Reference no: EM132747218
1. Naïve Bayesian Classifiers are among the most successful known algorithms for learning to classify text documents and they are used to detect fraud.
True
False
2. What is the most accurate statement that describe what "Leaf Nodes" are in a decision tree?
Decisions that are often used as components in ensemble techniques predictive models which will all vote.
The nature of the variable, you may need to include an equal to component on one branch.
Decision at the end of the last branch on the tree. These represent the outcome of all the prior decisions. They are the class labels, or the segment in which all observations that follow the path to the leaf would be placed.
None of the above.
3. What is confusion matrix and what are the values, rates, metrics associated with the matrix?
4. Decision Trees are a flexible method very commonly deployed in data mining applications. There are two types of decision trees. What are the two trees and the descriptions of both?
5. Decision Trees take only categorical variables. They cannot handle many distinct values such as the zip code in the data and are limited to only one attribute.
True
False
6. Time Series Analysis is the analysis of sequential data across equally spaced units of time.

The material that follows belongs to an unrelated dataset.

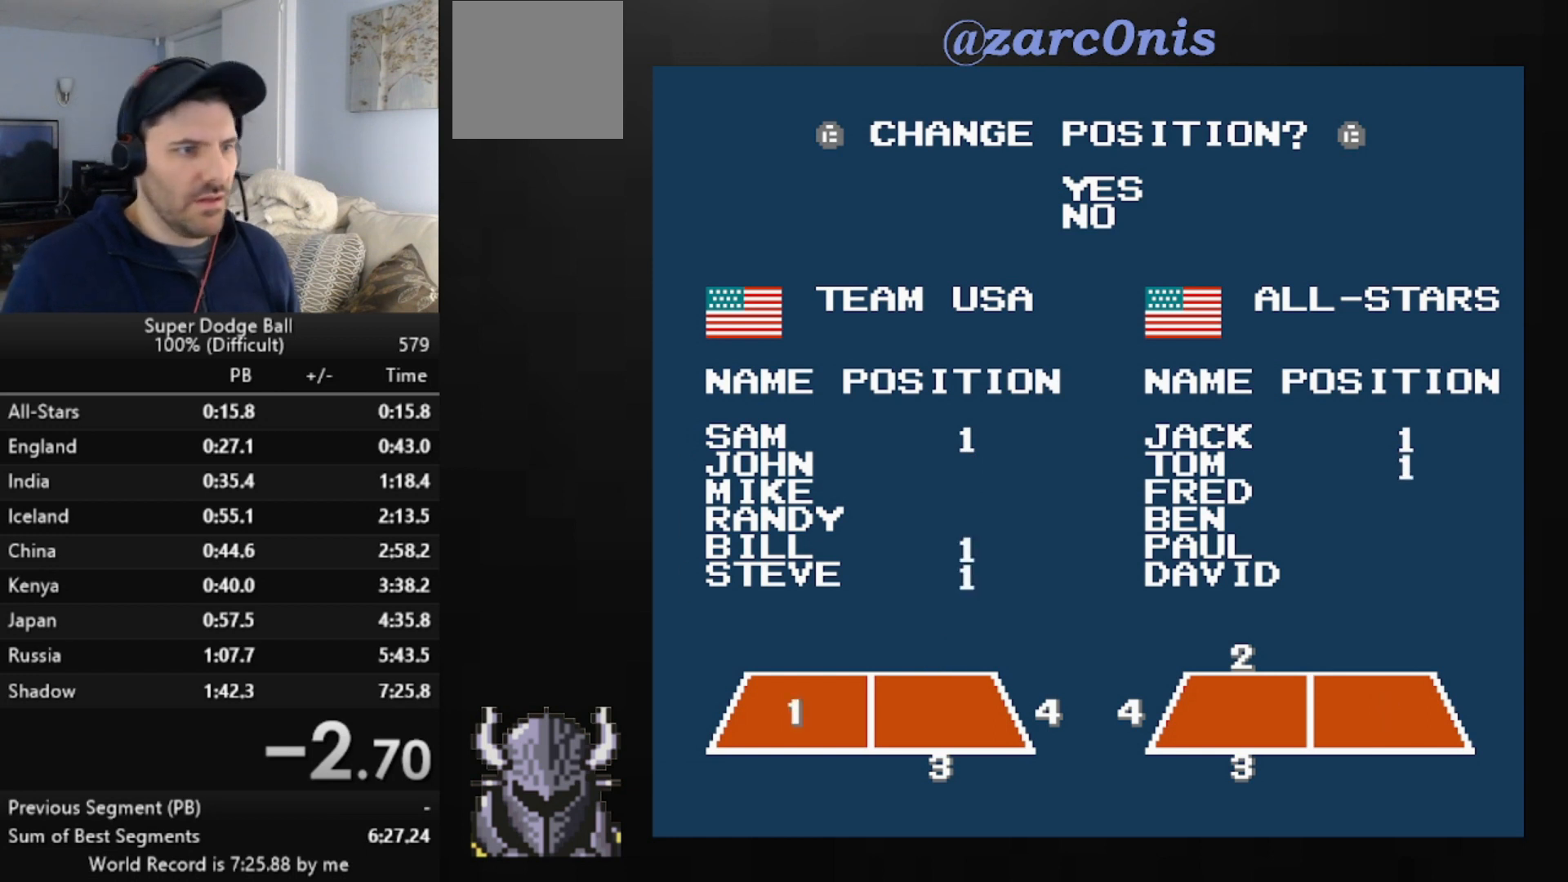
{"buttons": [], "events": [[80, "B", "up"], [160, "B", "down"], [240, "B", "up"], [320, "B", "down"], [400, "B", "up"], [440, "B", "down"], [520, "B", "up"]]}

Time Series is a basic research methodology in which data for one or more variables are collected for many observations at different time periods. What are the two main objectives in Time Series Analysis?
7. In the Box-Jenkins model, Autoregressive (AR) models can be coupled with moving average (MA) models to form:
The input for the model that trend and are seasonality adjusted in time series and the output that provides an expected future value of the time series.

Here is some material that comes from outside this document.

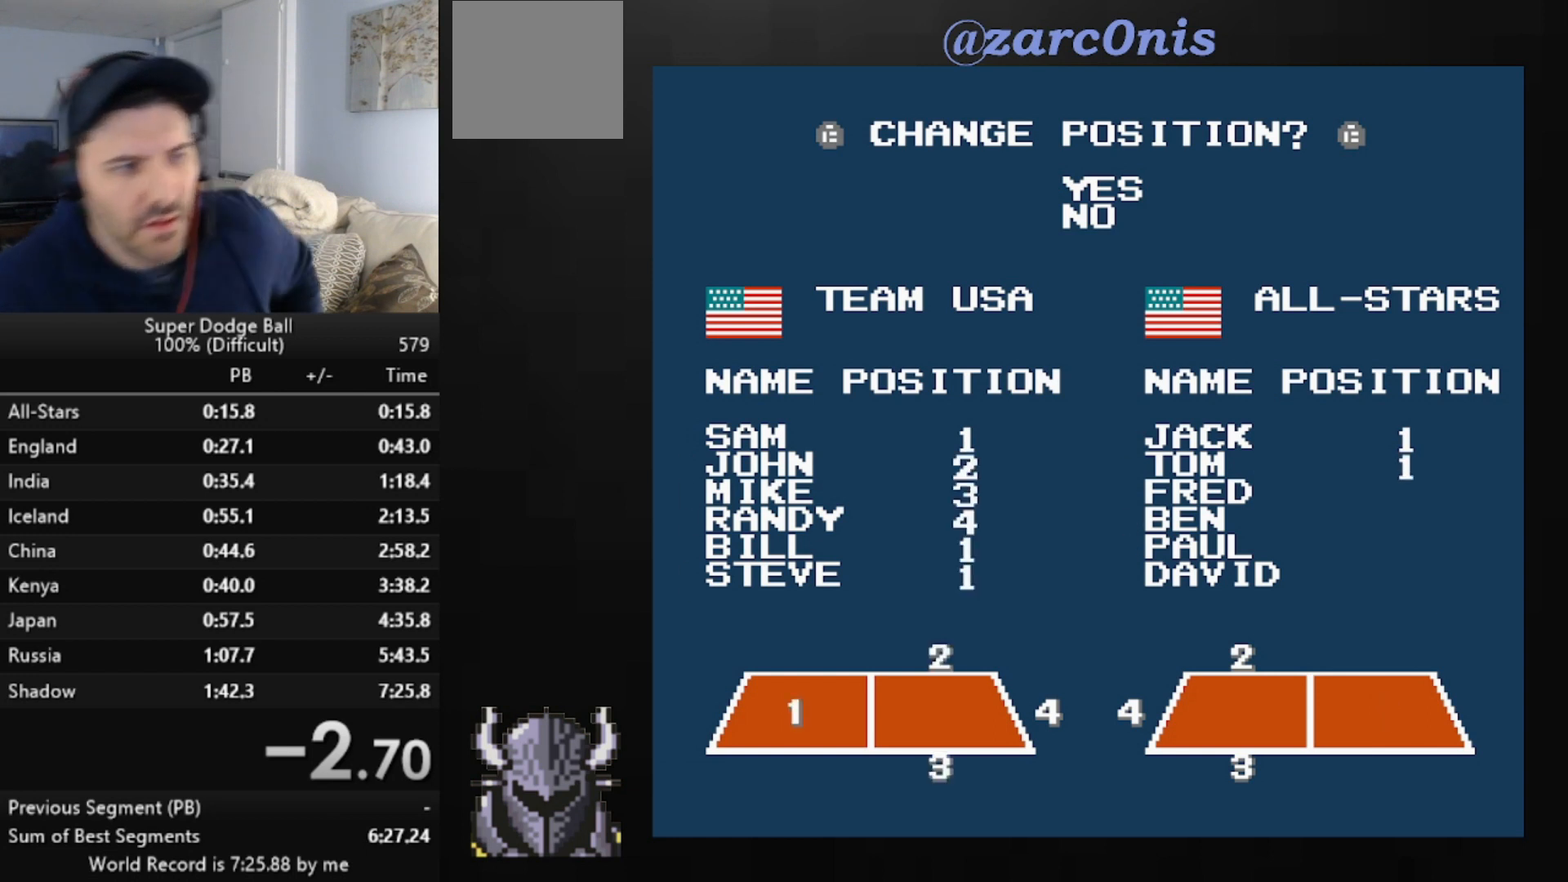
{"buttons": [], "events": [[80, "B", "down"], [200, "B", "up"]]}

The next stage to determine the p and q in the ARIMA (p, d, q) model.
The assurance level of obtaining the highest forecasting accuracy possible in terms of the variables on which the forecast is based.
A general and useful class of time series models called Autoregressive Moving Average (ARMA) models.
8. The Information Gain is defined as the difference between the base entropy and the conditional entropy of the attribute.
True
False
9. Pure enough" usually means that other information can be gained by splitting on other attributes.
True
False
10. The key application of Time Series Analysis is in forecasting. In regard to Time Series data, what are the 6 fields in society that Time Series data provide useful information about the physical, biological, social or economic systems generating the time series?